In particolare, Monaco ha fatto riferimento a due piani usciti pubblicamente il mese scorso contro individui negli Stati Uniti – uno diretto contro l’ex consigliere per la sicurezza nazionale John Bolton e un altro che aveva come obiettivo Masih Alinejad, conduttrice di VOA Persian TV (versione persiana della federale Voice of America). Alinejad è stata anche l’obiettivo di un rapimento nel luglio 2021, che ha portato all’incriminazione negli Stati Uniti di quattro agenti dell’intelligence iraniana.
“Un complotto o una minaccia contro gli americani è inaccettabile”, ha detto Monaco, promettendo “conseguenze molto severe”.
I commenti sull’Iran della vice segretaria alla Giustizia sono usciti (e forse non è una coincidenza) poche ore dopo che il presidente iraniano, Ebrahim Raisi, aveva parlato all’Assemblea Generale delle Nazioni Unite a New York. Raisi, che ha chiesto un processo contro Donald Trump per aver ordinato da commander-in-chief (nel gennaio 2020) l’uccisione di Qassem Soleimani, generale del Sepâh responsabile delle operazioni clandestine, ha respinto le critiche rivolte all’Iran, soprattutto in materia di diritti umani. “I diritti umani appartengono a tutti, ma purtroppo sono calpestati da molti governi”, ha detto – certamente pressato dalla vicenda della morte di Mahsa Amini, uccisa durante un pestaggio della polizia morale intervenuta perché Amini non indossava il velo.
Monaco parlava all’organizzazione no-profit United Against Nuclear Iran (UANI), il cui comitato consultivo comprende diversi ex funzionari del governo statunitense e che ha una linea molto critica nei confronti delle attività della Repubblica islamica. L’alta funzionaria dell’amministrazione Biden, già consigliere per l’antiterrorismo della Casa Bianca di Barack Obama, ha inoltre sottolineato la crescente portata dell’Iran nel cyberspazio.
“Anche in questo caso, si tratta di un’evoluzione di una minaccia sempre più preoccupante da parte dell’Iran”, ha detto, citando la “crescente volontà di Teheran di, francamente, cercare di fare il passo più lungo della gamba” con attacchi a grandi obiettivi, comprese le infrastrutture critiche statunitensi.

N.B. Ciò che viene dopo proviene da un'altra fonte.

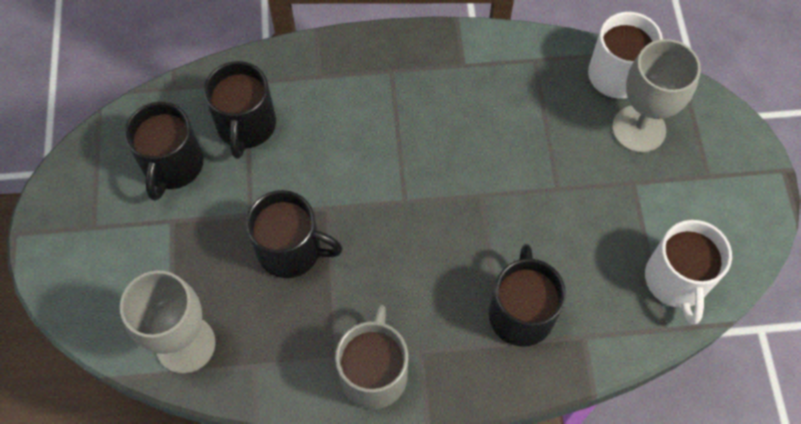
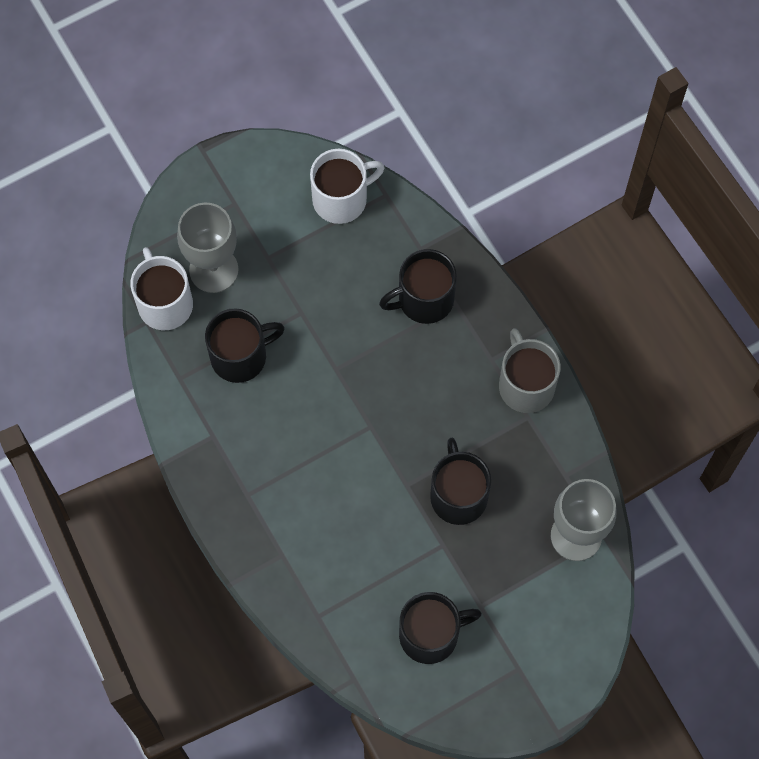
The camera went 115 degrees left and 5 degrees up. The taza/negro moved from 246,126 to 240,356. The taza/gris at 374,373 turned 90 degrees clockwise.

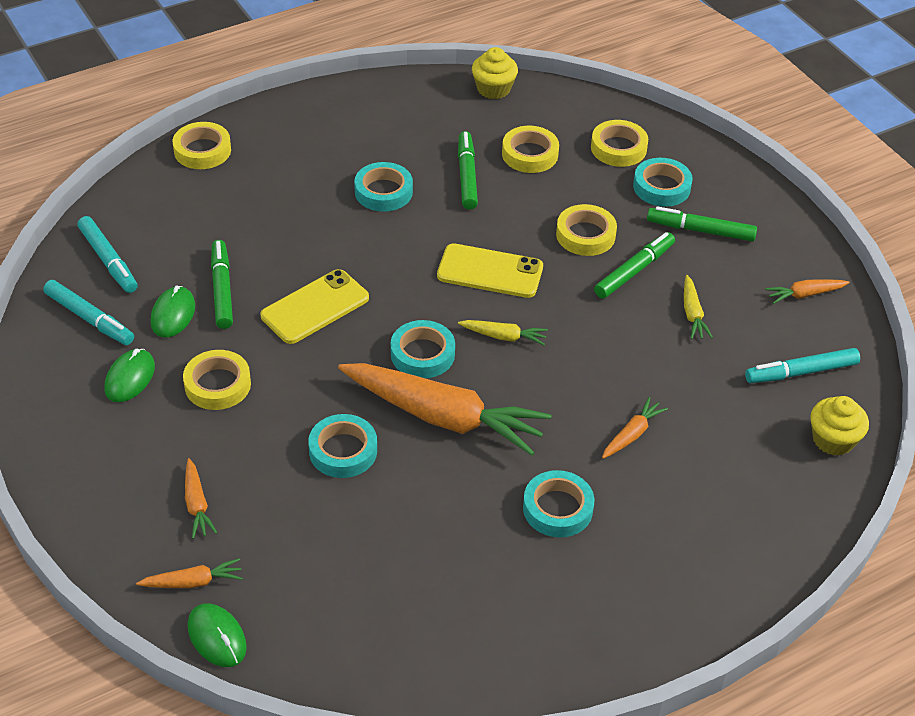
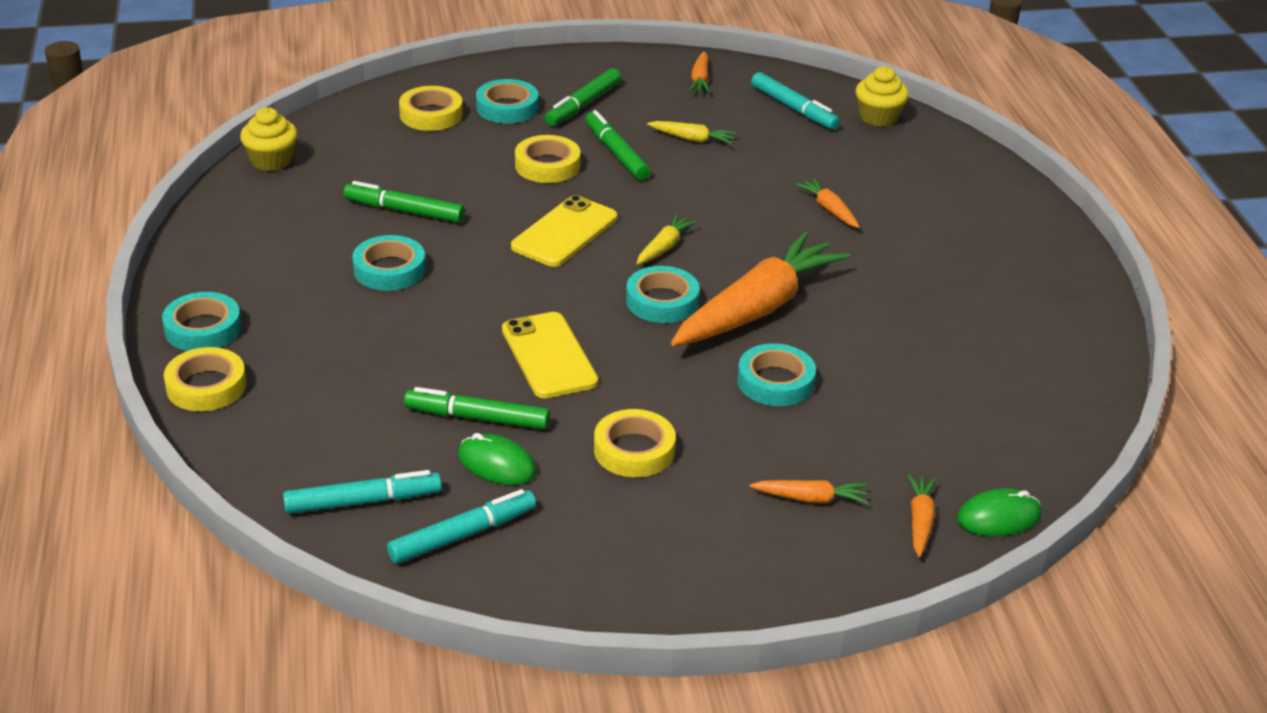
The camera went 70 degrees left and 10 degrees down. The ratón/verde at 130,378 disappeared. The cinta adhesiva/amarillo at 530,154 disappeared. The cinta adhesiva/turquesa moved from 557,508 to 203,328. The rotulador/turquesa at 801,372 turned 45 degrees counterclockwise.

Proprio la scorsa settimana, il dipartimento di Giustizia degli Stati Uniti ha incriminato tre cittadini iraniani, accusandoli di un complotto pensato per attaccare ed estorcere denaro a centinaia di potenziali vittime in tutti gli Stati Uniti, tra cui dipartimenti di polizia, aziende di trasporto, governi locali e un ospedale pediatrico. Christopher Wray, direttore dell’Fbi (braccio armato della Giustizia statunitense), ha definito gli arresti “solo la punta dell’iceberg”.
Questo mese gli Stati Uniti e altri Paesi occidentali hanno anche accusato l’Iran di essere responsabile di un massiccio attacco informatico in Albania, che ha preso di mira reti governative e infrastrutture critiche.
Sempre questo mese, inoltre, società private di cybersicurezza, tra cui Mandiant e Proofpoint, hanno identificato una serie di campagne informatiche internazionali rivolte a dissidenti, esperti e analisti, tutte collegate ad attori informatici iraniani. Anche l’Italia è finita nel mirino degli hacker iraniani.
I funzionari dell’intelligence statunitense hanno inoltre concluso che l’Iran ha utilizzato mezzi informatici per interferire nelle elezioni presidenziali statunitensi del 2020 e hanno dichiarato di aspettarsi che Teheran cercherà di intromettersi anche nelle prossime elezioni di metà mandato.